A backpropagation with gradient accumulation algorithm capable of tolerating memristor non-idealities for training memristive neural networks

Abstract

Memristive neural network (MNN) has emerged as a new computing architecture with high speed and low power consumption, but its hardware implementation is hampered mainly by the device non-idealities of memristors. Here, we propose a backpropagation with gradient accumulation (BP-GA) algorithm which can effectively tolerate the memristor non-idealities. We first show that a memristor-based single-layer perceptron trained with BP-GA achieves high image recognition accuracies (>85% on the MNIST dataset) with a wide range of learning rates (0.01–50), large nonlinearities (>6), a small number of conductance states (even down to 3 states), a broad spectrum of ON/OFF ratios (across 3 orders of magnitude), and large noises (up to 40%).
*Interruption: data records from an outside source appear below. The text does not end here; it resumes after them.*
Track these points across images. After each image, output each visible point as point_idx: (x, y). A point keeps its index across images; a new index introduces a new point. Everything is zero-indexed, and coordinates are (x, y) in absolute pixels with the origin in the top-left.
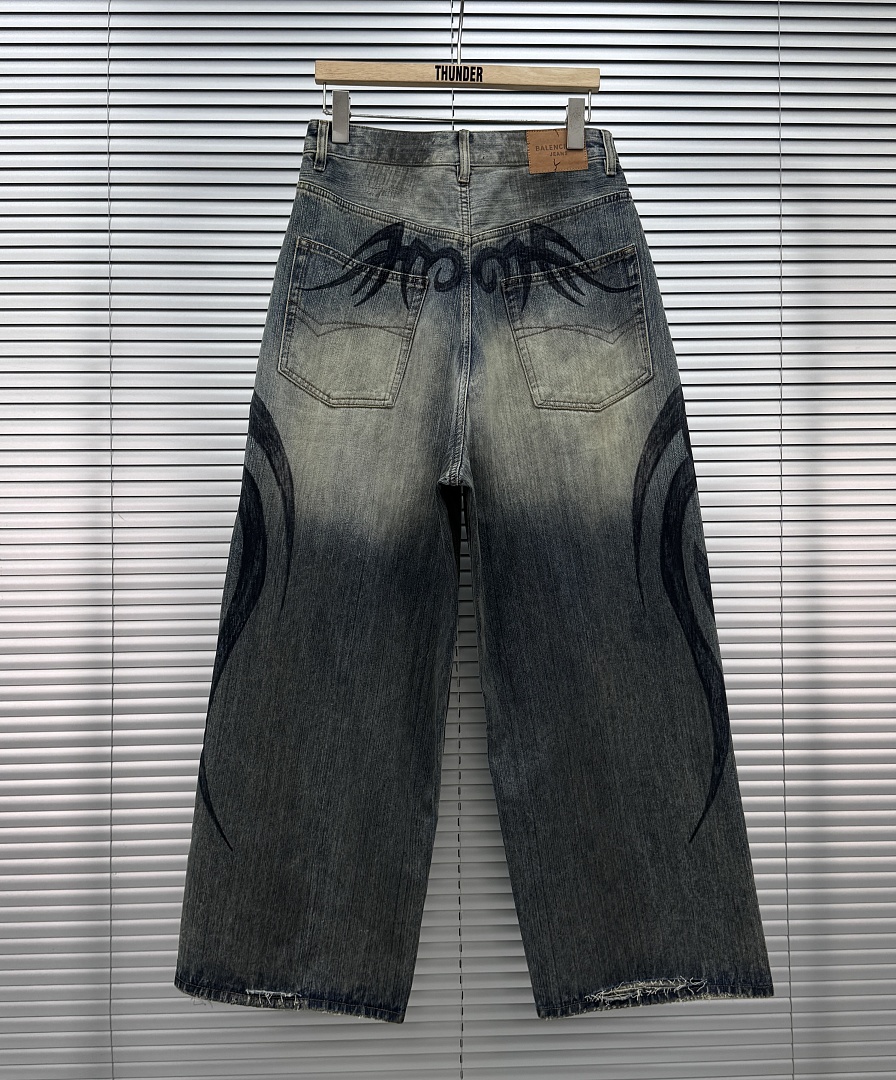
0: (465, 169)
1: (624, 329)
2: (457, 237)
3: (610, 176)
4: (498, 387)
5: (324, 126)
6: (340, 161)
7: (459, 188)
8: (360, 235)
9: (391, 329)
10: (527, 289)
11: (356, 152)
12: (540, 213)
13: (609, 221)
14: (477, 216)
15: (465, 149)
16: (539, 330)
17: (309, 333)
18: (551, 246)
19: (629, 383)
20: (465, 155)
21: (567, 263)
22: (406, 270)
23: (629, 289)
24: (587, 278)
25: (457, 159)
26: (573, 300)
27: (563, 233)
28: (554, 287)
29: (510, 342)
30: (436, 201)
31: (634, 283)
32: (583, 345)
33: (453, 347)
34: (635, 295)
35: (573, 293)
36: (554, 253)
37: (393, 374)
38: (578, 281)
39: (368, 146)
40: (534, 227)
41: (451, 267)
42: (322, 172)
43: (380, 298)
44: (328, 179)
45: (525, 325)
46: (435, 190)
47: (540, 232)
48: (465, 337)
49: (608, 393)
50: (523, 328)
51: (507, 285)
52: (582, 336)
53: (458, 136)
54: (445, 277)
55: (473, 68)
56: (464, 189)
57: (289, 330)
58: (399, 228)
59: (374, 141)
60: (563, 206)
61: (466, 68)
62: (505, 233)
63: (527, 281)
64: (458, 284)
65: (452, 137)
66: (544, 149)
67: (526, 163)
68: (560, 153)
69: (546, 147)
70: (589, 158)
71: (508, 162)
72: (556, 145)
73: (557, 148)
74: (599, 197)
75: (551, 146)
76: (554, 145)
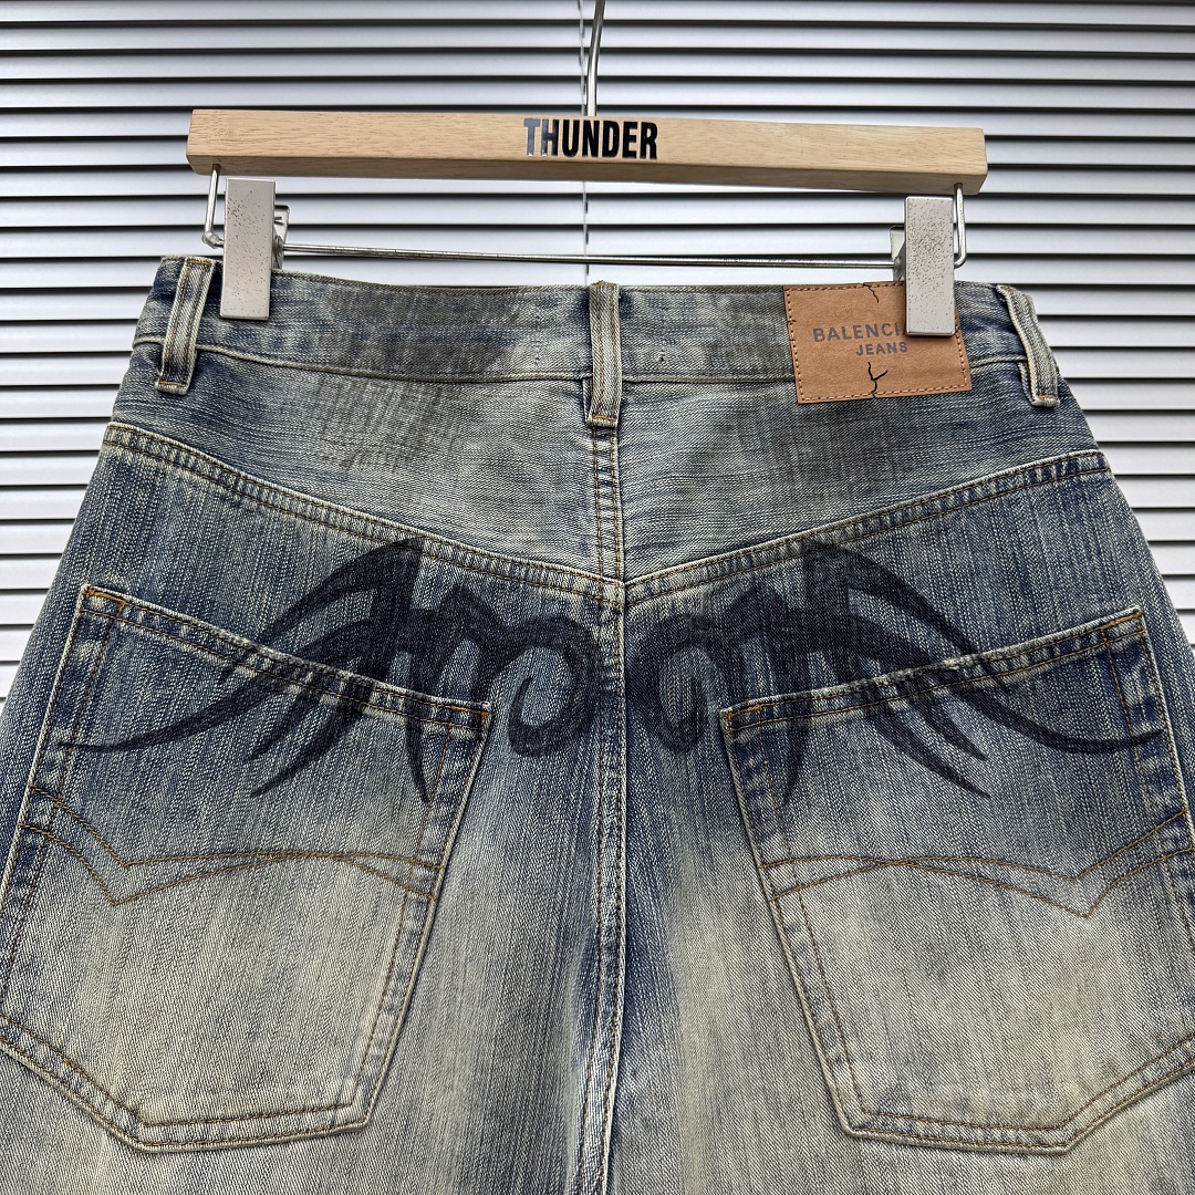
0: (607, 387)
1: (1121, 865)
2: (581, 584)
3: (1043, 409)
4: (719, 1065)
5: (196, 273)
6: (240, 368)
7: (588, 443)
8: (290, 574)
9: (372, 862)
10: (800, 735)
11: (289, 343)
12: (831, 514)
13: (1045, 534)
14: (643, 523)
15: (606, 333)
16: (842, 865)
17: (90, 890)
18: (868, 607)
19: (1155, 1051)
20: (608, 350)
21: (920, 658)
22: (421, 682)
23: (1131, 743)
24: (984, 704)
25: (583, 363)
26: (947, 773)
27: (904, 572)
28: (883, 731)
29: (750, 905)
30: (521, 480)
31: (1146, 727)
32: (996, 925)
33: (565, 937)
34: (1152, 764)
35: (947, 752)
36: (875, 629)
37: (372, 1010)
38: (960, 713)
39: (324, 325)
40: (814, 552)
41: (560, 675)
42: (177, 396)
43: (341, 764)
44: (196, 417)
45: (799, 848)
46: (518, 449)
47: (833, 566)
48: (606, 910)
49: (1085, 1087)
50: (791, 859)
51: (737, 726)
52: (992, 898)
53: (586, 302)
54: (541, 709)
55: (629, 125)
56: (603, 445)
57: (21, 882)
58: (406, 555)
59: (343, 314)
60: (901, 492)
61: (608, 124)
62: (729, 571)
63: (800, 710)
64: (583, 730)
65: (570, 301)
66: (836, 335)
67: (787, 375)
68: (884, 347)
69: (844, 331)
70: (972, 359)
71: (735, 372)
72: (873, 327)
73: (876, 334)
74: (1011, 470)
75: (858, 329)
76: (868, 327)
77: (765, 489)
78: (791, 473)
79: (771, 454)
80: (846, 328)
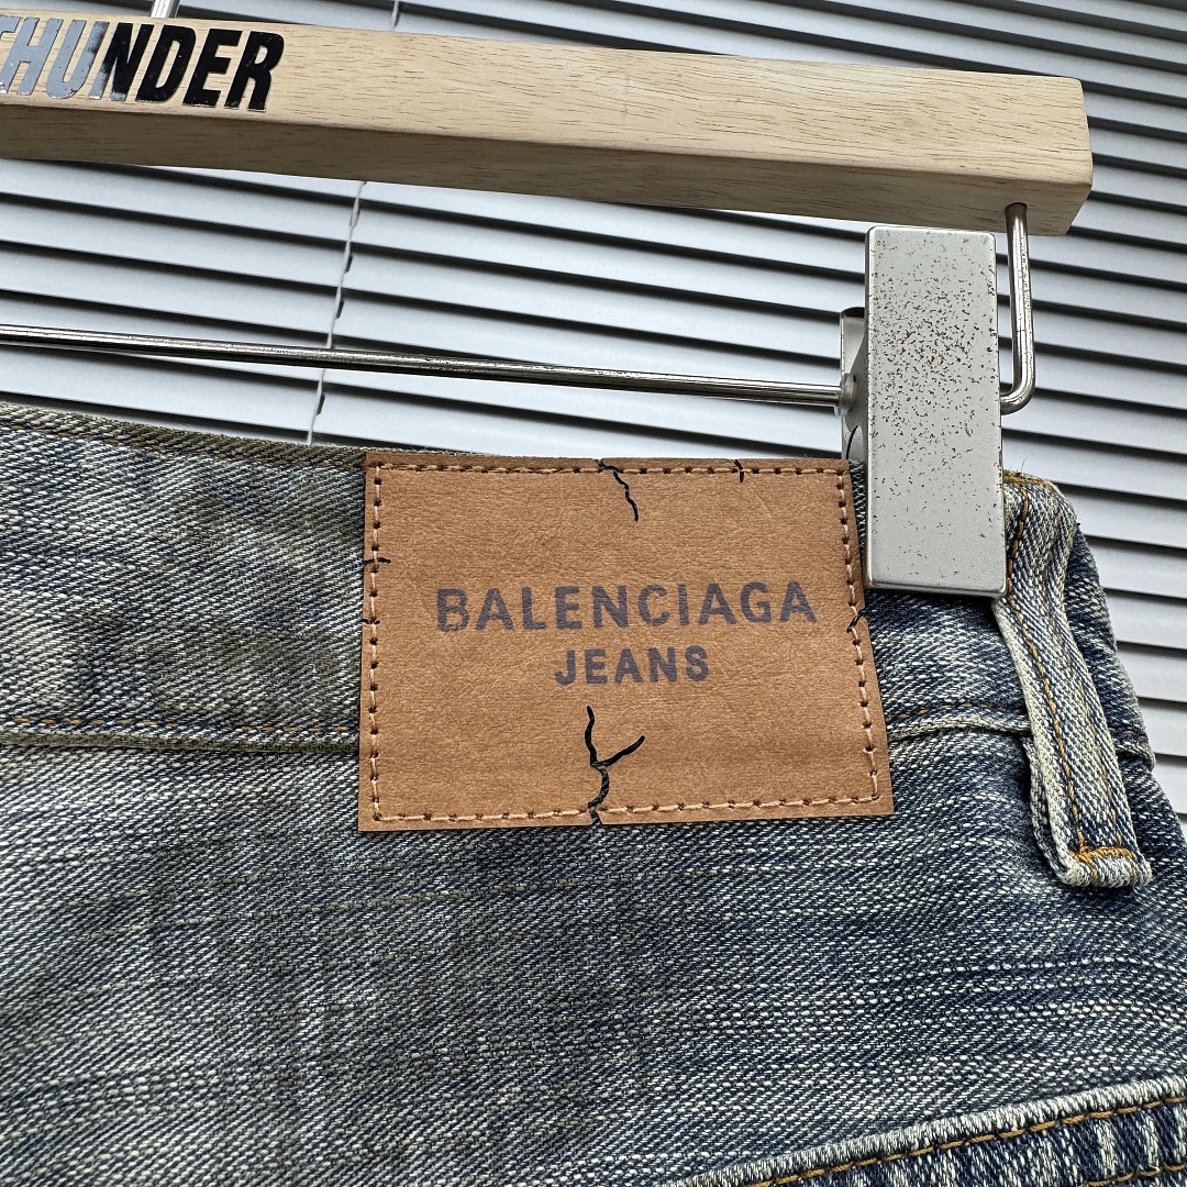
66: (504, 617)
67: (337, 737)
68: (641, 660)
69: (527, 602)
70: (895, 715)
71: (167, 717)
72: (613, 594)
73: (621, 619)
74: (1010, 1116)
75: (570, 599)
76: (599, 593)
77: (200, 1136)
78: (289, 1080)
79: (240, 1005)
80: (536, 592)
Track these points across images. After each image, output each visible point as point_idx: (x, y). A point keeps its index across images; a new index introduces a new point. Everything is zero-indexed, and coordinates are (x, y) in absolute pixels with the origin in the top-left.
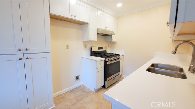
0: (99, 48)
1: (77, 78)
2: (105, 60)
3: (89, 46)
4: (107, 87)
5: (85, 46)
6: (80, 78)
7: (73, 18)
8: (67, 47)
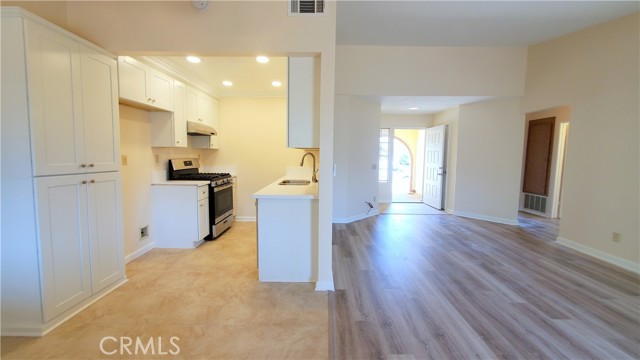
0: (186, 163)
1: (143, 232)
2: (210, 185)
3: (164, 159)
4: (215, 235)
5: (157, 159)
6: (150, 231)
7: (150, 104)
8: (125, 160)
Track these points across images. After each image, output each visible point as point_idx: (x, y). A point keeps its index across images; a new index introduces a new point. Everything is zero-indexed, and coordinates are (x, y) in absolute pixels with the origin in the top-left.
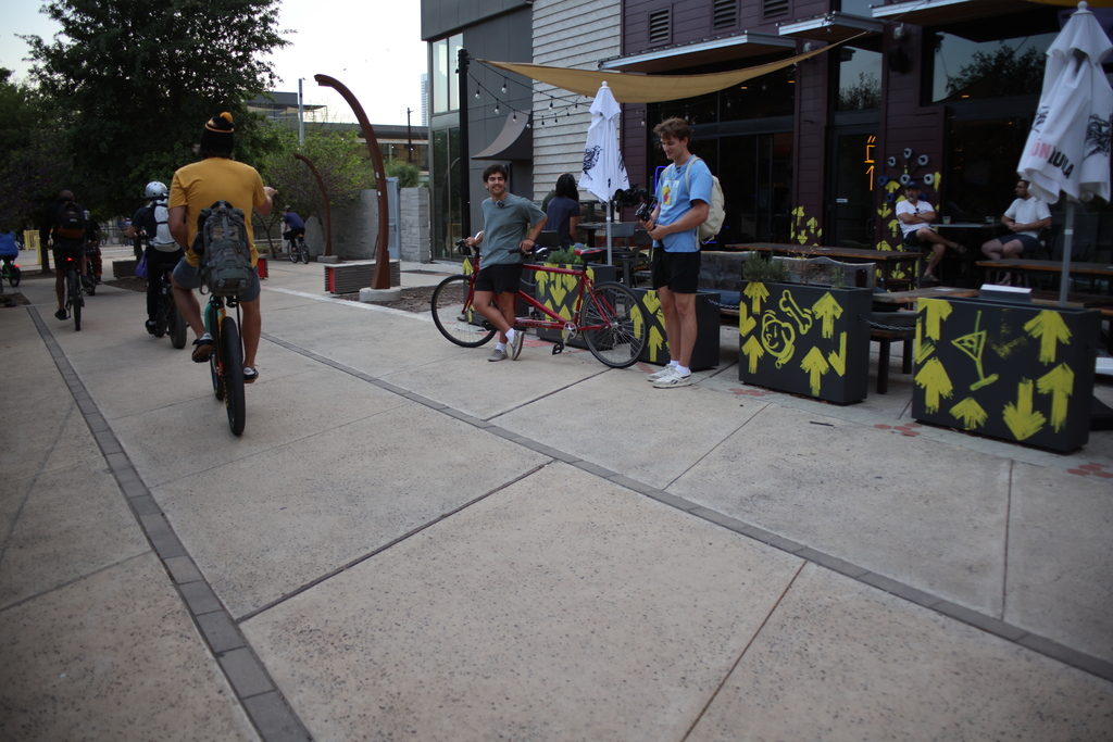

The origin for such good robustness against the learning rate and memristor non-idealities is then investigated and revealed to be associated with the operation mechanism of BP-GA. In this algorithm, the weights can keep increasing in magnitude due to the gradient accumulation and therefore become movable even at a small learning rate (or a large ON/OFF ratio equivalently). Moreover, the weights corresponding to the foreground and background of the input image are appropriately moved to the positive and negative boundaries of the weight range, respectively, thus allowing the learning of the image features using only a small number of conductance states. These boundary weights are trapped there without significant oscillation under the effects of accumulated gradients, resulting in immunity to large nonlinearity and noise. Therefore, BP-GA enables the MNN to be insensitive to the learning rate and robust against the memristor non-idealities. The performance of BP-GA is further evaluated on the memristor-based multilayer perceptron (on the MNIST dataset) and convolutional neural network (on the Cifar-10 dataset). For both MNNs, BP-GA exhibits relatively high accuracies and good tolerance against memristor non-idealities, demonstrating its applicability to complex networks and problems. This study provides a viable approach at the algorithm level for addressing some important hardware implementation issues of MNNs using realistic memristors.